You appear more reliable in the customers’ eyes, and they’re more likely to stay loyal.
In the end, upgrade emails are essential to improve your conversion rates, but you should pop the question at the right time and with all the important information.
Webinars are a great way to provide more value to your customers and enrich your online content library.
You’ll have a prime opportunity to address customers’ most common concerns or educate them about a topic they’re interested in.
Basically, it’s a chance to build a community around your product in a new way. So, most companies send webinar invitations like Asana.
A good webinar invitation email should provide all the necessary information about the event, which include:
- The presenter, company, and guests
- Date, time, and duration
- The main topic and benefits
- The registration CTA button
Consider the fact that webinars are a great tool to generate leads, so you should send more than one webinar invitation to nudge your leads into attending.
In fact, your first email should get to your customers two weeks before the event, so you give them enough time to register. Then, send a couple of reminders a week before the event and one the day before.
Remember, multiple webinar email invitations are a great way to promote your event and encourage participation.
Product changes are often necessary to help SaaS companies stay up to date and ahead of the competition.
But what most companies forget is that unexpected product changes can seriously affect their customers.
It could make users feel alienated if they weren’t informed beforehand and create unnecessary frustrations if changes severely affect their product experience.
One way to prevent that is to send timely product changes emails.
Here’s how Groove used its product changes emails to not only announce new features but to nurture their existing customer relationships.
Their main goal with product changes emails is to show customers they listen to them. They do this by logging customers’ feature requests and gathering them in one place.
So when they finally develop and release the requested feature, they send a personal email to every customer who requested that feature.
Here’s how customers responded:
And the best part is the response rate to their product change emails was 68%.
Customers didn’t need to respond, but Groove’s method shows that a personal approach to product changes emails helps maintain a satisfied customer.
So, there’s one thing you can learn from Groove.
A personal approach with product changes emails is the best way to show you care about your customer’s needs. In turn, this will convince them that doing business with you was the right choice.
There’s no better way to let customers know you care than sending them personalized emails on their special days.
Celebrating milestones strengthens your overall relationship with your customer. Simply put, engaging with customers should continue as long as they do business with you.
That is the only way to keep your retention rates high and generate more revenue.
Therefore, when a customer makes a significant accomplishment with your product, acknowledge that via email.
For example, Premier Agent celebrates their customer reaching 50th review.
Another popular milestone email is a yearly recap which includes different statistics about the customers’ behavior.
For example, Spotify neatly summarises its customers listening preferences for an entire year.
In the end, milestone emails should serve as an encouragement for your customers to continue using your product.
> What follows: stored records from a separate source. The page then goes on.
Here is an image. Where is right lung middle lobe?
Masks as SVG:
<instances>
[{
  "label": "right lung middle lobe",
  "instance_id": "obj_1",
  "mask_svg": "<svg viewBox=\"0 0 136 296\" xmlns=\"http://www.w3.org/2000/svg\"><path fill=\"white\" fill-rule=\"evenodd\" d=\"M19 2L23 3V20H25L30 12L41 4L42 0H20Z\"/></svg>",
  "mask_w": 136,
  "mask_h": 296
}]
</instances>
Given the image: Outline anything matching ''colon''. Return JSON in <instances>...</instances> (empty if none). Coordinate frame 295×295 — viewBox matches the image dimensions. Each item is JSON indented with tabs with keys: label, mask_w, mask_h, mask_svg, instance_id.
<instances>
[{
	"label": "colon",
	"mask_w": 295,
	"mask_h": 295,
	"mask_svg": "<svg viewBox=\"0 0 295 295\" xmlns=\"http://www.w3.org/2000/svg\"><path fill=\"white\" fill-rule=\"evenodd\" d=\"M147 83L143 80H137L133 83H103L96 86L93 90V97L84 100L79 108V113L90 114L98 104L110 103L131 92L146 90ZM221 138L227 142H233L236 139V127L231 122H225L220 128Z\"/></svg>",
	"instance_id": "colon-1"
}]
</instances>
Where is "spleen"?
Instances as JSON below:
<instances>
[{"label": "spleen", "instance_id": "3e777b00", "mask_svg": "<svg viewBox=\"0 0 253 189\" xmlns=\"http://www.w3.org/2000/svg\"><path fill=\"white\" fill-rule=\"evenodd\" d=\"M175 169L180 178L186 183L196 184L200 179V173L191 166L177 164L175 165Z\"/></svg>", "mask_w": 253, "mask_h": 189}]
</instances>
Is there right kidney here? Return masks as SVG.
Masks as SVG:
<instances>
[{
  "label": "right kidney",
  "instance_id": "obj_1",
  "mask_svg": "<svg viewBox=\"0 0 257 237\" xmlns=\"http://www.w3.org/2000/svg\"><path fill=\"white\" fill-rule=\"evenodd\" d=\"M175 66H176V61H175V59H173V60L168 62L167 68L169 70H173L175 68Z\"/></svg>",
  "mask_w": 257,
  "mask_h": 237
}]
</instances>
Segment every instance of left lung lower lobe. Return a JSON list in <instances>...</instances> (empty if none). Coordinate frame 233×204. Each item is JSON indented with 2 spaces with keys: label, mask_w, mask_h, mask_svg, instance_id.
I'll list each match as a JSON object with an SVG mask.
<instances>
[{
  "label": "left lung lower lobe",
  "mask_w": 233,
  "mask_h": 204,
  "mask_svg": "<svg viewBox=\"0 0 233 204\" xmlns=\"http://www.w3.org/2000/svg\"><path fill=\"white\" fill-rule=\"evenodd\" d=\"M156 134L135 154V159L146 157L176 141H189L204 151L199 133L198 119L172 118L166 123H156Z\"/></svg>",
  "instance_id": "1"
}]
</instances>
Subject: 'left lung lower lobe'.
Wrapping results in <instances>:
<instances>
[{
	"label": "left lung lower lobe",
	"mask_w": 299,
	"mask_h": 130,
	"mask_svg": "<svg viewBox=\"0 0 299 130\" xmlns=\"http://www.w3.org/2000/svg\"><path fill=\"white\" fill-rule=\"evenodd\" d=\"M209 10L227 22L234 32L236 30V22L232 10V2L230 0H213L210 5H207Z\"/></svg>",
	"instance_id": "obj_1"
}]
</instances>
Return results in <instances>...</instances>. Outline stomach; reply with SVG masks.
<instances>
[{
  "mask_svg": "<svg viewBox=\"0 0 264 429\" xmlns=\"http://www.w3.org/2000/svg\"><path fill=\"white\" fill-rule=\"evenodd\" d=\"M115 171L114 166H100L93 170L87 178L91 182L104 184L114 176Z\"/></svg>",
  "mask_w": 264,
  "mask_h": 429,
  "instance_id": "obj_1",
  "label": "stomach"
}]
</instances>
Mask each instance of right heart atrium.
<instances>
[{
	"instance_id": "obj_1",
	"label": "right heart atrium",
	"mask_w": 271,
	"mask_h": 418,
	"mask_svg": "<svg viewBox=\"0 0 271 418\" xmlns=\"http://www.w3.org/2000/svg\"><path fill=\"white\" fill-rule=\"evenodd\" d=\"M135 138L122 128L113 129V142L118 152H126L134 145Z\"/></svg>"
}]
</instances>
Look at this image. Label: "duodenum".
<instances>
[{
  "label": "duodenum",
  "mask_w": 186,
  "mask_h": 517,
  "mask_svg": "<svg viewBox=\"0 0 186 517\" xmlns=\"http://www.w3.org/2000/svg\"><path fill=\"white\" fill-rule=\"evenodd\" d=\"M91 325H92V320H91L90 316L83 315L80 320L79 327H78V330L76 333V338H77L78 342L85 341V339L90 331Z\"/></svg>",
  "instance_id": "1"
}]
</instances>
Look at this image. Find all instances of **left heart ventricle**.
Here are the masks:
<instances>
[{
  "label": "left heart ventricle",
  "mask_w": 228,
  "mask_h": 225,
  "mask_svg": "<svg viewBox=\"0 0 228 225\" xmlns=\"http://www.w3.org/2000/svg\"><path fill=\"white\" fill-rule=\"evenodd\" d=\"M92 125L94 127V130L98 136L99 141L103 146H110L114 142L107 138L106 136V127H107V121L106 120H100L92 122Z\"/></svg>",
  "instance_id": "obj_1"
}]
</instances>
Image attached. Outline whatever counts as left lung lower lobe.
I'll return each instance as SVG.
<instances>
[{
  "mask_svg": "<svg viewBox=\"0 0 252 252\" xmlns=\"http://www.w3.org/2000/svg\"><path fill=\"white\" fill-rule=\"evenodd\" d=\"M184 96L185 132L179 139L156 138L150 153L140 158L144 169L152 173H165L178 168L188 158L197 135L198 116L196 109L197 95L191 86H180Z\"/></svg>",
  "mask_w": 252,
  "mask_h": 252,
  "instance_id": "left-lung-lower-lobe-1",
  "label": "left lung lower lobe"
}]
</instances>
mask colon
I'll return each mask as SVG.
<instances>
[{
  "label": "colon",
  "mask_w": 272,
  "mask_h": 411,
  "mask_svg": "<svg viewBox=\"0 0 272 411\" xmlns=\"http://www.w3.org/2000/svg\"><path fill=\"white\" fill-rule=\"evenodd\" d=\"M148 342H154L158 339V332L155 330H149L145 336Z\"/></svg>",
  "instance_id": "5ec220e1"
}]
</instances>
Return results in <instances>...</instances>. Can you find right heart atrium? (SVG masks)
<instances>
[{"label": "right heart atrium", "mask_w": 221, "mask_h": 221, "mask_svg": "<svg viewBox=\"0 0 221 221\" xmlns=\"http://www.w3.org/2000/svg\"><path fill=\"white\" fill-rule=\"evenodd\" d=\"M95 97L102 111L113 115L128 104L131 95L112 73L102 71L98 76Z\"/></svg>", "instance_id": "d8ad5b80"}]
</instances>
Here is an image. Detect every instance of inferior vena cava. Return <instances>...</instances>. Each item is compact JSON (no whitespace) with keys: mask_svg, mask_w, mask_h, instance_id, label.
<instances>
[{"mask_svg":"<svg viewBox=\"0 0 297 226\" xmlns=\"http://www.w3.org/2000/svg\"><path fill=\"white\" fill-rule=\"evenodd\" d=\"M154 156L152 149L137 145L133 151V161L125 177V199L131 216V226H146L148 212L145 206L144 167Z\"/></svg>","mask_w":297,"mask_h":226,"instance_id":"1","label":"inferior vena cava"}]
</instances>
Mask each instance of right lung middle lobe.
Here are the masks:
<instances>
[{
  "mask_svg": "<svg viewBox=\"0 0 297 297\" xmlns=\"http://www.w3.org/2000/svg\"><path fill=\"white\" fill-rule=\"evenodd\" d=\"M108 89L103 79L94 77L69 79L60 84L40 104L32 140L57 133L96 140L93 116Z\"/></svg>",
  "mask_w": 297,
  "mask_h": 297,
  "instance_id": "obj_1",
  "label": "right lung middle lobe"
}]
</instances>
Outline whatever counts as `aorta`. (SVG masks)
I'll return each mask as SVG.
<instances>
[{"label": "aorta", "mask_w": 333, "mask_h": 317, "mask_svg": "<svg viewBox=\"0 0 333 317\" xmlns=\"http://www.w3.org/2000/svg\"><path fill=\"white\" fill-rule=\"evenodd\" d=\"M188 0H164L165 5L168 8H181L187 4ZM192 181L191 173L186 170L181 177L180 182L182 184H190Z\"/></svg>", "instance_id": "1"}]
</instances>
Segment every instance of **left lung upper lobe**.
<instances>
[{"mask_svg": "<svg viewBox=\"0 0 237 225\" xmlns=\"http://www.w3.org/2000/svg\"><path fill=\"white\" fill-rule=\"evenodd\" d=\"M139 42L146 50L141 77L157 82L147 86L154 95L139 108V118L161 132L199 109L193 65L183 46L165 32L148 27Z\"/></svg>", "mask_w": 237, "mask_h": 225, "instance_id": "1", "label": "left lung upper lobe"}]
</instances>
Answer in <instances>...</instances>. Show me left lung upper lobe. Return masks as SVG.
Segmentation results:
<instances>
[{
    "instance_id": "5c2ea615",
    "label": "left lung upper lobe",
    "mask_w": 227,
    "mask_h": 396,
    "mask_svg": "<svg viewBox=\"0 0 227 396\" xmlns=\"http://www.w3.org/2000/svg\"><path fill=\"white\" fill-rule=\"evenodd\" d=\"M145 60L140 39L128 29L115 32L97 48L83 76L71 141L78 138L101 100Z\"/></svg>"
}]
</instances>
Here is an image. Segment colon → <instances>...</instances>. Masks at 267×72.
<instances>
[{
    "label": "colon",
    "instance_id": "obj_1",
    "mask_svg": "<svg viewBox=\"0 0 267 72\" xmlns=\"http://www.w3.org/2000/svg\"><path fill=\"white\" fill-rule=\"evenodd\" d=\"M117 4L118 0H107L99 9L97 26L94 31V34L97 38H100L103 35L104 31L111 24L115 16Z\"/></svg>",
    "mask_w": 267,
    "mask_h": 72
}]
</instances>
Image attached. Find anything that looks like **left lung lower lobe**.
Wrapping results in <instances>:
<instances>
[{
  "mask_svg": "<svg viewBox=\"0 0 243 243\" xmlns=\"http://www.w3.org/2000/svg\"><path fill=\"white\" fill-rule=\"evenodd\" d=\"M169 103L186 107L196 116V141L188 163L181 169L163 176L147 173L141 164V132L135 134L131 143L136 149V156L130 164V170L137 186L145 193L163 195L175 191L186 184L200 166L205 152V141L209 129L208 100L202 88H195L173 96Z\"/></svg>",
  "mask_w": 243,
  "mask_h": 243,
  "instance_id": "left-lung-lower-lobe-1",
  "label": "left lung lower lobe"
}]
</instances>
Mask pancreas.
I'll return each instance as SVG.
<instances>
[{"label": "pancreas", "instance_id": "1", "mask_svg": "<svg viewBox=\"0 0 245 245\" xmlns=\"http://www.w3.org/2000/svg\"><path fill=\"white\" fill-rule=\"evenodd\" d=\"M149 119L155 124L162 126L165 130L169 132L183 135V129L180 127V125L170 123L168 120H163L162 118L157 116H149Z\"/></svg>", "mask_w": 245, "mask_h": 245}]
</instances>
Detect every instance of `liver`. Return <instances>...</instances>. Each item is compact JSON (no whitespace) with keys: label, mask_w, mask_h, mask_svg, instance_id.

That way, you’re creating long-lasting relationships and advocates for your company.
Sending targeted customer success emails ensures you’re properly engaging with your users. That way, you’re creating loyal and lifetime customers who will generate more revenue.
As customers’ demands for a more personalized experience increase, having the right communication strategy is crucial. So, the only way to reach them and give them what they want is by utilizing customer success emails.